§ PROVIDED RECORDS:
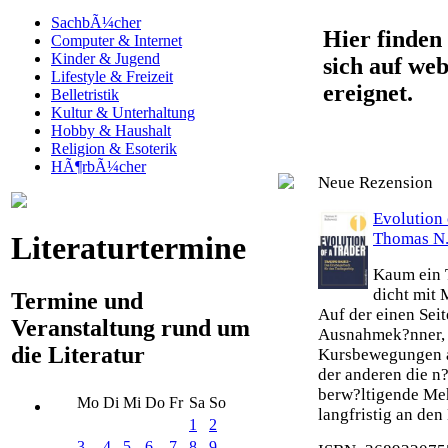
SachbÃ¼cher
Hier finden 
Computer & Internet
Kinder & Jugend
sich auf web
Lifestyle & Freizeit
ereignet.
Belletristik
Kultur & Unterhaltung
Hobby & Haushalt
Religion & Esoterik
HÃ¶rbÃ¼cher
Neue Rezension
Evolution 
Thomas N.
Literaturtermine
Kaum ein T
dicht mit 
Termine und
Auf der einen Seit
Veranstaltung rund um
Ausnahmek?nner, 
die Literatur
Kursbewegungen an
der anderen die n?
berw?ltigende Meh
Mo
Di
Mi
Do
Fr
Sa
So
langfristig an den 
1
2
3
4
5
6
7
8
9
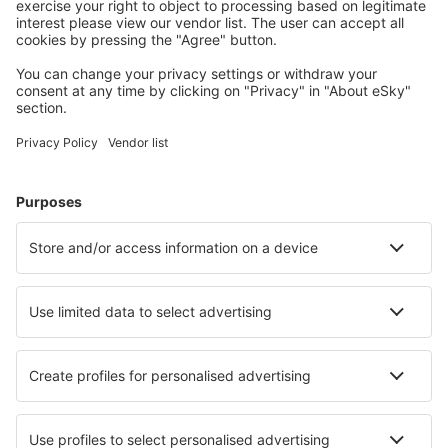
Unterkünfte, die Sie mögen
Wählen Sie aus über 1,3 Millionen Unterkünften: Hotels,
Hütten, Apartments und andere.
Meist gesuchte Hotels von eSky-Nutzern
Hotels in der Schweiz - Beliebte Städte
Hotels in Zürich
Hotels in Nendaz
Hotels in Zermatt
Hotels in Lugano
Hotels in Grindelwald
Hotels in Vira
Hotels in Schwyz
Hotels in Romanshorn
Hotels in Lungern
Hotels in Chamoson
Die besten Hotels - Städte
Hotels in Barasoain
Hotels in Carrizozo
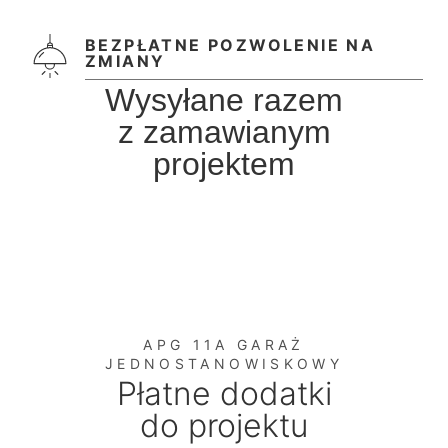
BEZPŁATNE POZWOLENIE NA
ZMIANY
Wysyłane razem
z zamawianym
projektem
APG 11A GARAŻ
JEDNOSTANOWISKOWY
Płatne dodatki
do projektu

* * *

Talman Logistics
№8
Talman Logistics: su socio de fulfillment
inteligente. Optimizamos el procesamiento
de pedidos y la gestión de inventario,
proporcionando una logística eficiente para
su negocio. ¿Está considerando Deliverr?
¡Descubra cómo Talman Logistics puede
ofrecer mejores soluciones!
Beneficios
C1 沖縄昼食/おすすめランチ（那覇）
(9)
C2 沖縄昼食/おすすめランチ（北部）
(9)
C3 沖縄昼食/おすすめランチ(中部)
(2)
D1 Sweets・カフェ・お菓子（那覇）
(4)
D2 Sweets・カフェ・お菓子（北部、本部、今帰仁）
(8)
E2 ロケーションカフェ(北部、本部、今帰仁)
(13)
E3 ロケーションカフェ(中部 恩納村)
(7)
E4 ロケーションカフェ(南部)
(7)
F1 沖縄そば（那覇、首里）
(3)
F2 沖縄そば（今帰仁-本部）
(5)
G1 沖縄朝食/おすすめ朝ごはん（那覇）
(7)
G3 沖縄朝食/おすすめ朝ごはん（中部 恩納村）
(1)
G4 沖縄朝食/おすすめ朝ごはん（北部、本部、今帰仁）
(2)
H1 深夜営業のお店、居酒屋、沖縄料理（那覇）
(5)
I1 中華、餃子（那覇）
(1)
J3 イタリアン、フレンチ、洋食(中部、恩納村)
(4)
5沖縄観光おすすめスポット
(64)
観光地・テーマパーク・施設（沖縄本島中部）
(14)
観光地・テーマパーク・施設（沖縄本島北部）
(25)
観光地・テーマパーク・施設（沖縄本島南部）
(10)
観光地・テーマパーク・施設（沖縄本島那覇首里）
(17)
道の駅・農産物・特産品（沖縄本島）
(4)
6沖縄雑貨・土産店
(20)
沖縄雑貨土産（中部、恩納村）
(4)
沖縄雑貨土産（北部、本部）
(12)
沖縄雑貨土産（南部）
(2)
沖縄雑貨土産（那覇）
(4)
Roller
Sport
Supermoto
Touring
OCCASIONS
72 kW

...

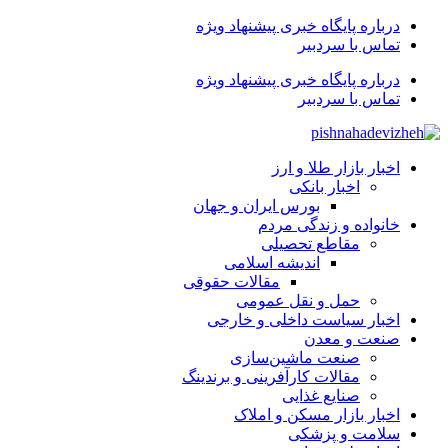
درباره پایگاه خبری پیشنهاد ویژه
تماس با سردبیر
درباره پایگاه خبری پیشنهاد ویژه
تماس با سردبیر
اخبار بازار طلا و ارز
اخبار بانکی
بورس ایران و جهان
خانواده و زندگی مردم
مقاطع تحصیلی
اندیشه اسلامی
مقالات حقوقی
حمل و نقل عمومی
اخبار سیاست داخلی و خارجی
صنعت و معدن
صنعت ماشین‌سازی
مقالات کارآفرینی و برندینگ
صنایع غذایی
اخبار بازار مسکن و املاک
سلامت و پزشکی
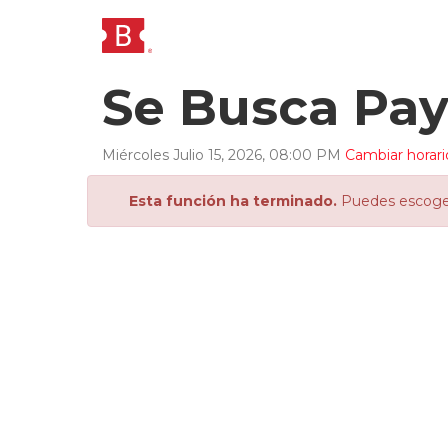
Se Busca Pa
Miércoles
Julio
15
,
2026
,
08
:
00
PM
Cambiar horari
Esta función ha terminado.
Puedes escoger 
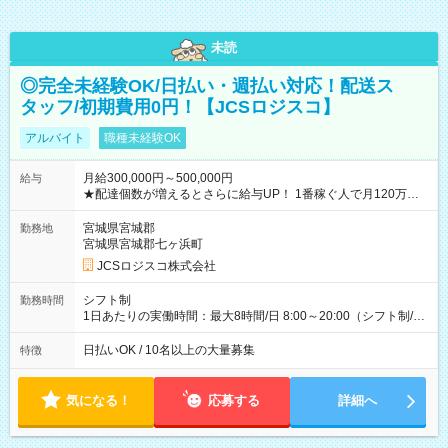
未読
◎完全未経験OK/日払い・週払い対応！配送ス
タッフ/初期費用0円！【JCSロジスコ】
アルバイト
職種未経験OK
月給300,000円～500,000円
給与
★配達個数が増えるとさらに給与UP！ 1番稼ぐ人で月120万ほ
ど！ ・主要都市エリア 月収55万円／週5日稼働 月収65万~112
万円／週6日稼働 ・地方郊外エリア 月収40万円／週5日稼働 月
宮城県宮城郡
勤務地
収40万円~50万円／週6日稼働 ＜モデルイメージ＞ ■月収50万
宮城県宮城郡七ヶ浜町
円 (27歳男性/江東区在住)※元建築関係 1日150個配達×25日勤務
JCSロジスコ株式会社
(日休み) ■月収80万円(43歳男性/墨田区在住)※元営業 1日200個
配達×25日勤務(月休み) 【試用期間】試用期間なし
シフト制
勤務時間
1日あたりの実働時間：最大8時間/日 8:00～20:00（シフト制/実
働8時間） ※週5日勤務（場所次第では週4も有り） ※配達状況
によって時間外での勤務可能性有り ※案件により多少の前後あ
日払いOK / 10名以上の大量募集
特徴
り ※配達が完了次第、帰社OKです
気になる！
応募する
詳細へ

§ ACTION ITEM: Copy, from the data above, every line where the word "沖縄雑貨土産" appears.

§ FINISHED TASK:
沖縄雑貨土産（中部、恩納村）
沖縄雑貨土産（北部、本部）
沖縄雑貨土産（南部）
沖縄雑貨土産（那覇）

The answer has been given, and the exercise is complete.